合格率は、高いように見えますが、3人のうち1人は落ちていますので、しっかりした対策が必要です。
実施月 | 級 | 受験者数(人) | 合格者数(人) | 合格率(%) | |
13回 | 2020年7月 | 1級 | 62 | 24 | 38.7 |
″ | ″ | 2級 | 235 | 88 | 37.4 |
″ | ″ | 3級 | 658 | 440 | 66.9 |
14回 | 2020年11月 | 1級 | 91 | 22 | 24.2 |
″ | ″ | 2級 | 359 | 159 | 44.3 |
″ | ″ | 3級 | 1,046 | 640 | 61.2 |
15回 | 2021年7月 | 1級 | 84 | 27 | 32.1 |
″ | ″ | 2級 | 340 | 147 | 43.2 |
″ | ″ | 3級 | 882 | 621 | 70.4 |
〜 | |||||
19回 | 2023年7月 | 1級 | 78 | 27 | 34.6 |
″ | ″ | 2級 | 303 | 82 | 27.1 |
″ | ″ | 3級 | 796 | 436 | 54.8 |
20回 | 2023年11月 | 1級 | 91 | 38 | 54.8 |
″ | ″ | 2級 | 371 | 169 | 45.6 |
″ | ″ | 3級 | 893 | 554 | 62.0 |
日商簿記3級との難易度の違い
ズバリ、農業簿記3級は、日商簿記3級と比べて、易しいといえるでしょう。
なぜなら、農業簿記3級は、テキストを読んで問題集を一通り学習すれば、日商簿記と比べ、ひねった問題が出ないため、素直に解答することが可能であるためです。

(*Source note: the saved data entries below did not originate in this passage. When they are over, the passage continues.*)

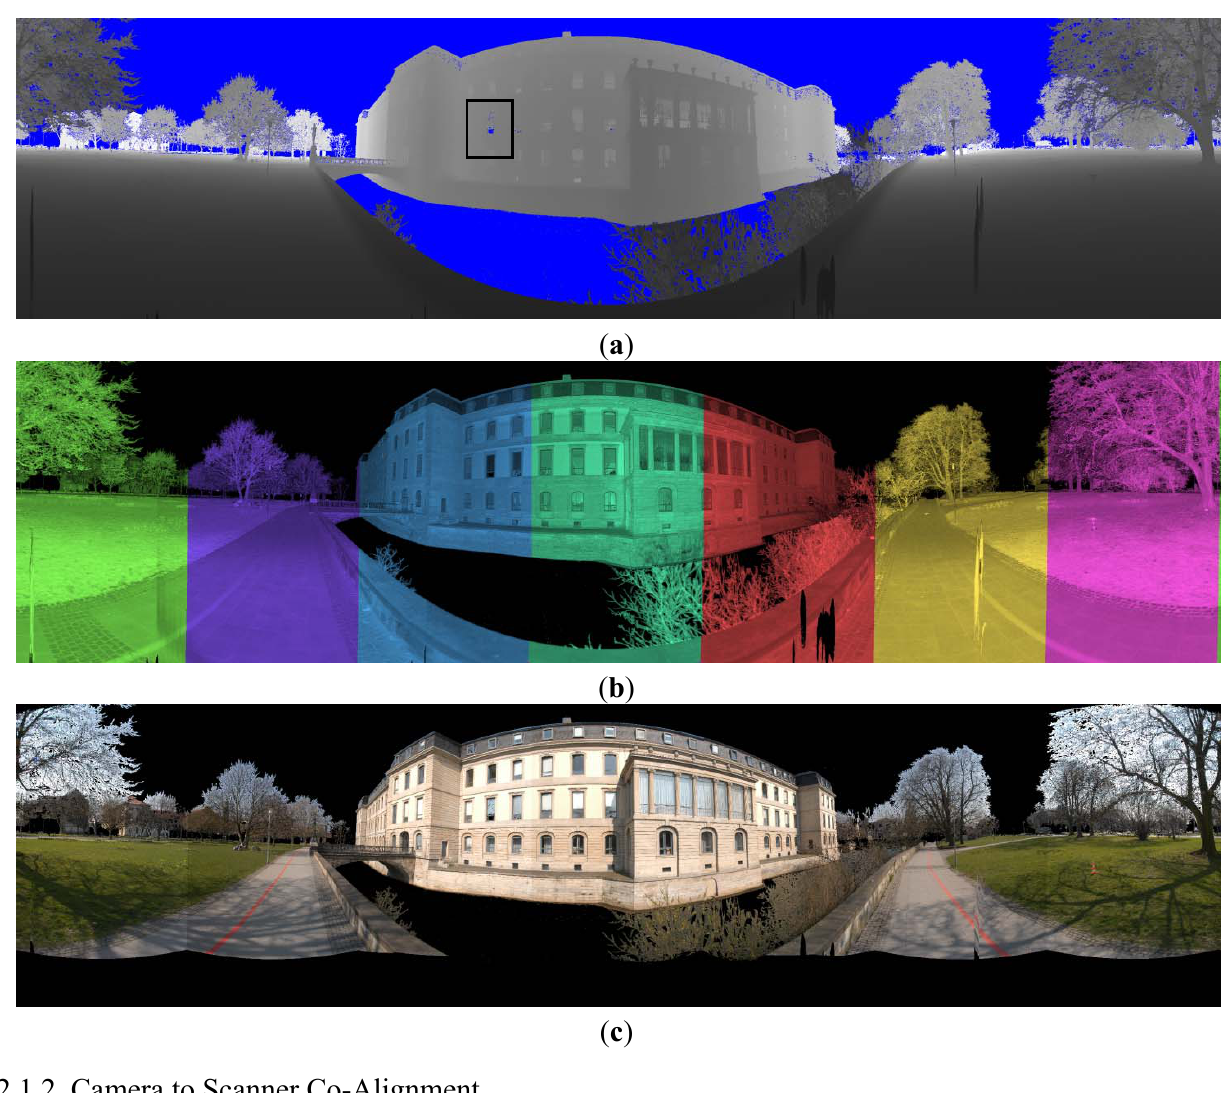
Figure 1. Polar representation of the color cue projected onto the range data. ( a ) The range data in polar representation (encircled is a no-reflectance area). ( b ) Selected region of the seven individual images for the construction the color channel. ( c ) Color content as projected to the scanner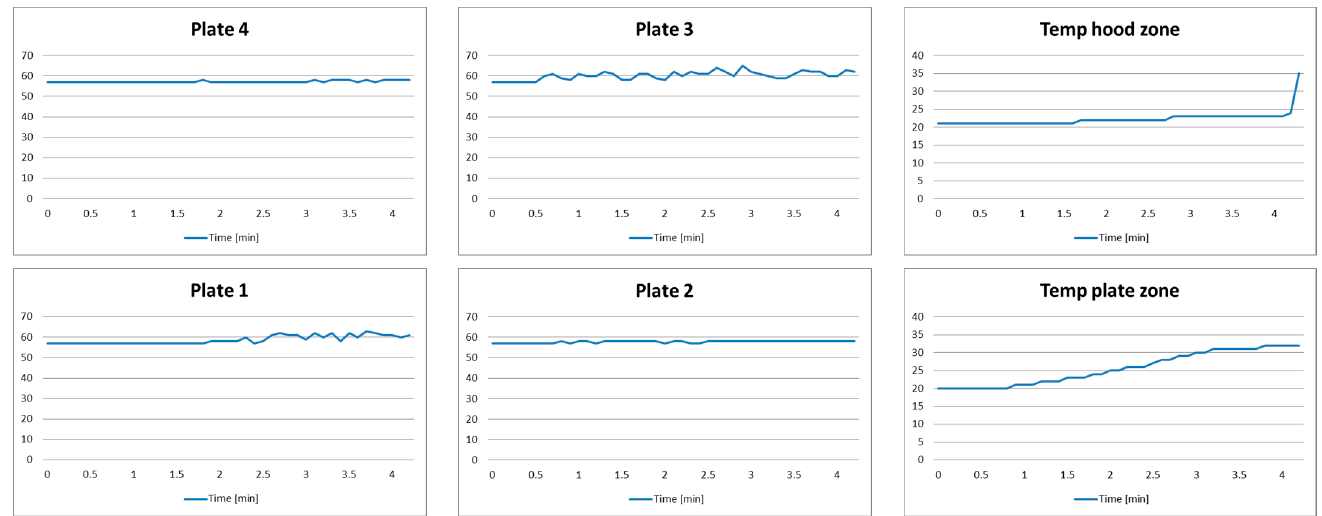
Figure 6. Test results of Scenario 2.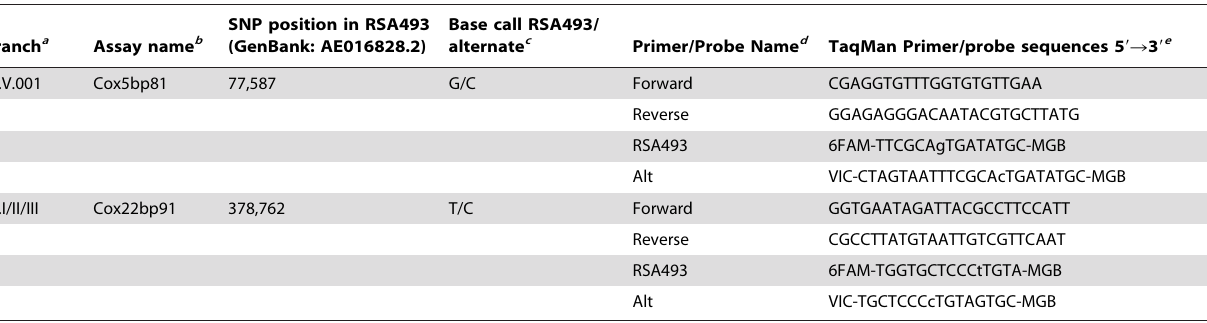
Table 2. Assay information for the two TaqMan minor-groove binding dual-probe assays used in this study.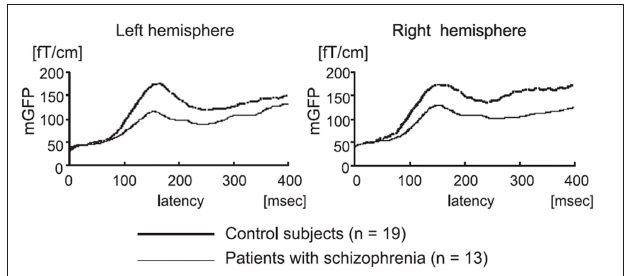
Figure  | Mismatch negativity (MMN) in healthy control participants and in patients with schizophrenia. Changes in grand magnetic field power (mGFP) over auditory cortex in response to a deviant stimulus (phoneme change) are significantly reduced in patients with schizophrenia bilaterally. Reproduced, with permission, from Yamasue et al. (2004).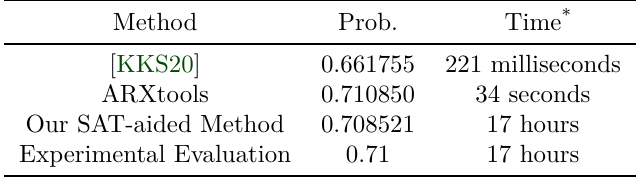
Table 5: The Estimated Probabilities of the Switch in LEA Method Prob.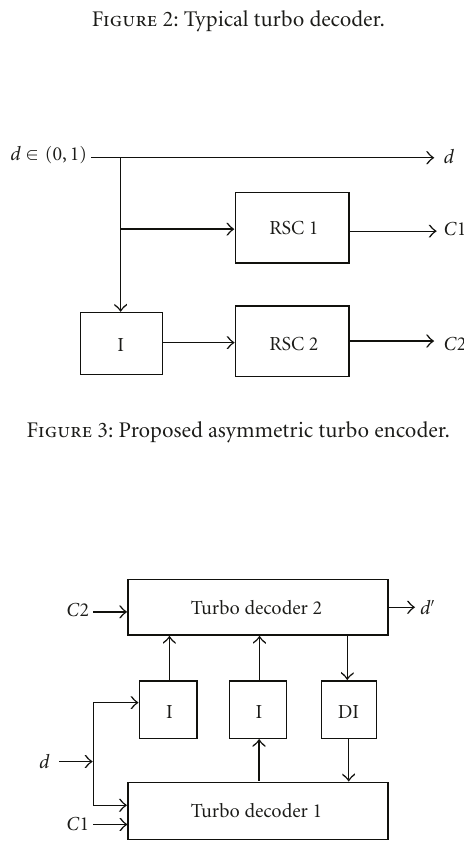
Figure 4: Proposed asymmetric turbo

特に、日商簿記3級を持っている人であれば、農業簿記特有の論点をマスターすれば、1〜2週間で合格可能です。農業簿記固有論点は、最後にまとめてありますので、特徴をつかんでください。
日商簿記と農業簿記の難易度は、こんな感じです
易 ← 農業簿記3級 ー 日商簿記3級 ー 農業簿記2級 ー 日商簿記2級 → 難
農業簿記3級と日商簿記3級の試験対策上の違い
しかし、簿記初学者でも楽勝に農業簿記3級を取得できるのかは、また少し話が違います。
それは、学習のしにくさにあります。
日商簿記3級は、市販のテキストがとても多く、自分にあったテキストを書店で選ぶことが可能ですが、一方、農業簿記3級は、唯一、大原出版(資格の大原)から出ている「農業簿記検定教科書3級」と「農業簿記検定問題集3級」、「農業簿記3級過去問集」で学習を進めるしかないためです。
農業簿記検定教科書3級第2版 [ 全国農業経営コンサルタント協会 ] 価格:1100円 |
農業簿記検定問題集3級第2版 [ 全国農業経営コンサルタント協会 ] 価格:660円 |
このテキストは、体系的でよくできていると思いますが、「ザ・教科書」感が否めないため、簿記初学者には、少しとっつくにくいかと思います。
そこで、自分の気に入った日商簿記3級の市販テキストと並行して学習を進めるとよりわかりやすいかと思います。(ついでに日商簿記3級とダブル取得しちゃいましょう。)
なお、資格の大原で、2ヶ月(全6回)のDVD通信講座が用意されていますので、テキストを買ったけど、独学無理だぁ〜の人は、受講してみても良いかと思います。
教科書問題集付きは、8,100円、なしは、6,500円から受講可能です。
農業簿記固有論点
最後に、日商簿記3級取得者向けの農業簿記固有論点について、私が、受験した当時のメモ書きからピックアップしたので、参考にしてください。
- 家事消費取引は、資本金/売上高で処理する
- 未収穫農作物や肥育に要した費用は、「仕掛品」勘定で処理する
(日商簿記3級では仕掛品勘定が出てこないので追加で覚えよう) - 期中にかかった肥料費や飼料費は、「育成仮勘定」で処理する
(同じく農業簿記固有論点です。「育成費振替高」とセットで覚える。流れをつかめば難しくないが、最悪、仕分けを覚えちゃえばOK) - 生物の売却
(通常の固定資産と異なり、生物売却収入と生物売却原価で分けて仕分けします。) - 収益の計上基準(収穫基準・・・収穫した年に収益計上)
日商簿記3級をお持ちの方は、テキストで、上記論点だけでもしっかり抑えて、問題集を一通り回せば、合格できますのでぜひぜひ挑戦してみましょう。